2 Kommentare zu “Mein treues Mofa – Hercules Prima 4m”

  1. am 18. Juni 2012 um 15:07 1.Marco schrieb …

    Hallo KLaus,
    Ich bin erst vor ein paar Tagen durch Zufall auf Deinen Blog gestoßen. Es gefällt mir sehr gut, was Du hier alles schreibst.
    Zum Thema Mofa muß ich sagen, daß ich es absolut klasse finde, wie Du aus der Not eine Tugend machst. Leider ist das nicht immer möglich. Laß Dich nicht unterkriegen, bei allem was ist, und bei allem was noch kommt. Bleib so wie Du bist. Das passt schon !
    Wenn ich mir Deine ganzen Einträge so durchlese, muß ich immer mehr dran denken, mit dem zu frieden zu sein, was man hat.

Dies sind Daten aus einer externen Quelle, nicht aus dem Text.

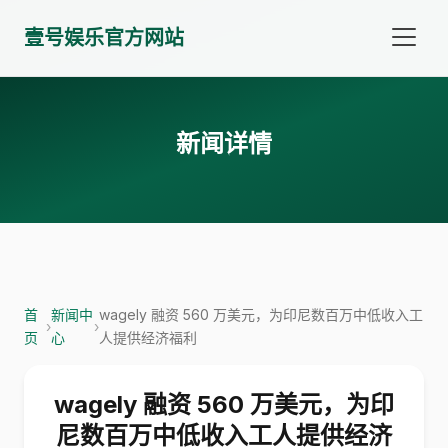
壹号娱乐官方网站
新闻详情
首
新闻中
wagely 融资 560 万美元，为印尼数百万中低收入工
›
›
页
心
人提供经济福利
wagely 融资 560 万美元，为印
尼数百万中低收入工人提供经济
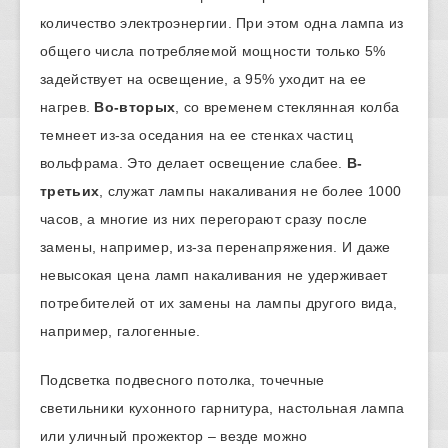
количество электроэнергии. При этом одна лампа из
общего числа потребляемой мощности только 5%
задействует на освещение, а 95% уходит на ее
нагрев.
Во-вторых
, со временем стеклянная колба
темнеет из-за оседания на ее стенках частиц
вольфрама. Это делает освещение слабее.
В-
третьих
, служат лампы накаливания не более 1000
часов, а многие из них перегорают сразу после
замены, например, из-за перенапряжения. И даже
невысокая цена ламп накаливания не удерживает
потребителей от их замены на лампы другого вида,
например, галогенные.
Подсветка подвесного потолка, точечные
светильники кухонного гарнитура, настольная лампа
или уличный прожектор – везде можно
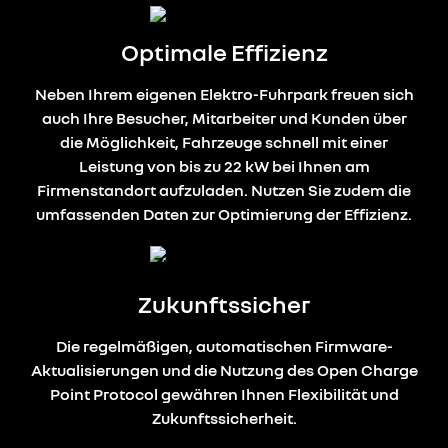
Optimale Effizienz
Neben Ihrem eigenen Elektro-Fuhrpark freuen sich
auch Ihre Besucher, Mitarbeiter und Kunden über
die Möglichkeit, Fahrzeuge schnell mit einer
Leistung von bis zu 22 kW bei Ihnen am
Firmenstandort aufzuladen. Nutzen Sie zudem die
umfassenden Daten zur Optimierung der Effizienz.
Zukunftssicher
Die regelmäßigen, automatischen Firmware-
Aktualisierungen und die Nutzung des Open Charge
Point Protocol gewähren Ihnen Flexibilität und
Zukunftssicherheit.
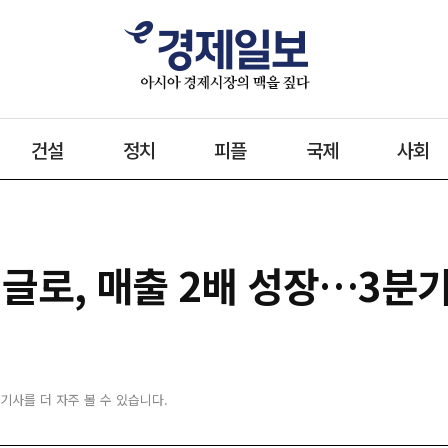
건설
정치
피플
국제
사회
글로, 매출 2배 성장…3분
 기사를 더 자주 볼 수 있습니다.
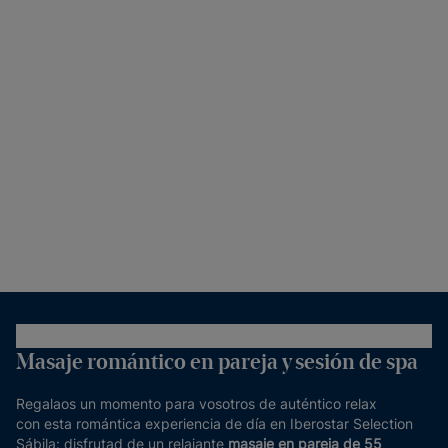
Masaje romántico en pareja y sesión de spa
Regalaos un momento para vosotros de auténtico relax
con esta romántica experiencia de día en Iberostar Selection
Sábila: disfrutad de un relajante
masaje en pareja de 55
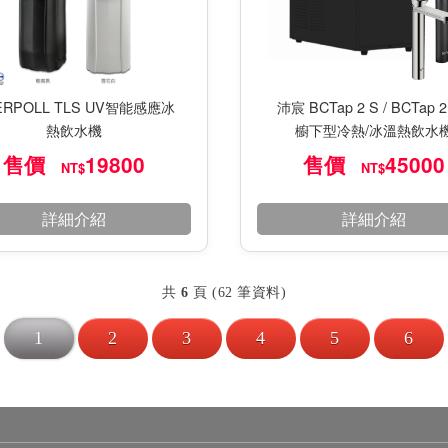
ERPOLL TLS UV智能感應冰
沛宸 BCTap 2 S / BCTap 2
熱飲水機
櫥下型冷熱/冰溫熱飲水
售價
19800
售價
45000
NT$
NT$
詳細介紹
詳細介紹
共
6
頁 (62 筆資料)
1
2
3
4
5
6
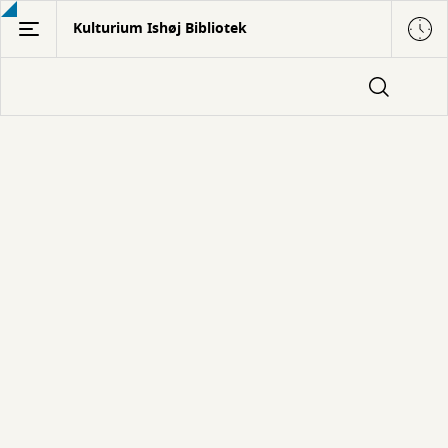
Gå
Kulturium Ishøj Bibliotek
til
hovedindhold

Das Hobby Modellbau einfach zu genießen und fliegen zu gehen….
    Na ja,…ich arbeite daran !
    Hast Du inzwischen einen neuen Anhänger gebaut, nachdem Dein alter von Rüdiger zerstört wurde ? Oder hat sich gar was anderes ergeben ?
    Eine ASW 15 von Robbe habe ich übrigens auch. :-)
    Wenn ich es finde, schicke ich Dir mal ein Bild von ihr.
    Viele Grüße von Marco ( auch an Rüdiger ) und mach bitte weiter. Würde gerne mal wieder ein Video sehen !

  2. am 22. Juni 2012 um 09:52 2.Klaus schrieb …

    Lieber Marco,
    vielen lieben Dank für deinen aufmunternden Worte. Ach, da freue ich mich aber, dass es noch mehr Menschen gibt, die nicht unbedingt und um jeden Preis immer schneller, höher, weiter wollen, sondern auch einfach nur Freude am Hobby haben. Ja, dieses „einfach Freude haben“ ist im Grunde gar nicht einfach, gell?
    Einen neuen Anhänger habe ich noch nicht, aber es eilt nicht, weil Rüdiger mich immer zum Flugfeld mitnimmt, der Gute! Ich bekomme vielleicht auch von Jelenas Bruder einen gebrauchten Quad und kann diesen dann gegen mein geliebtes Mofa austauschen.
    Über ein Bild der ASW würde ich mich natürlich herzlich freuen. Und ich soll dich auch auf diesem Wege herzlich von Rüdiger grüßen!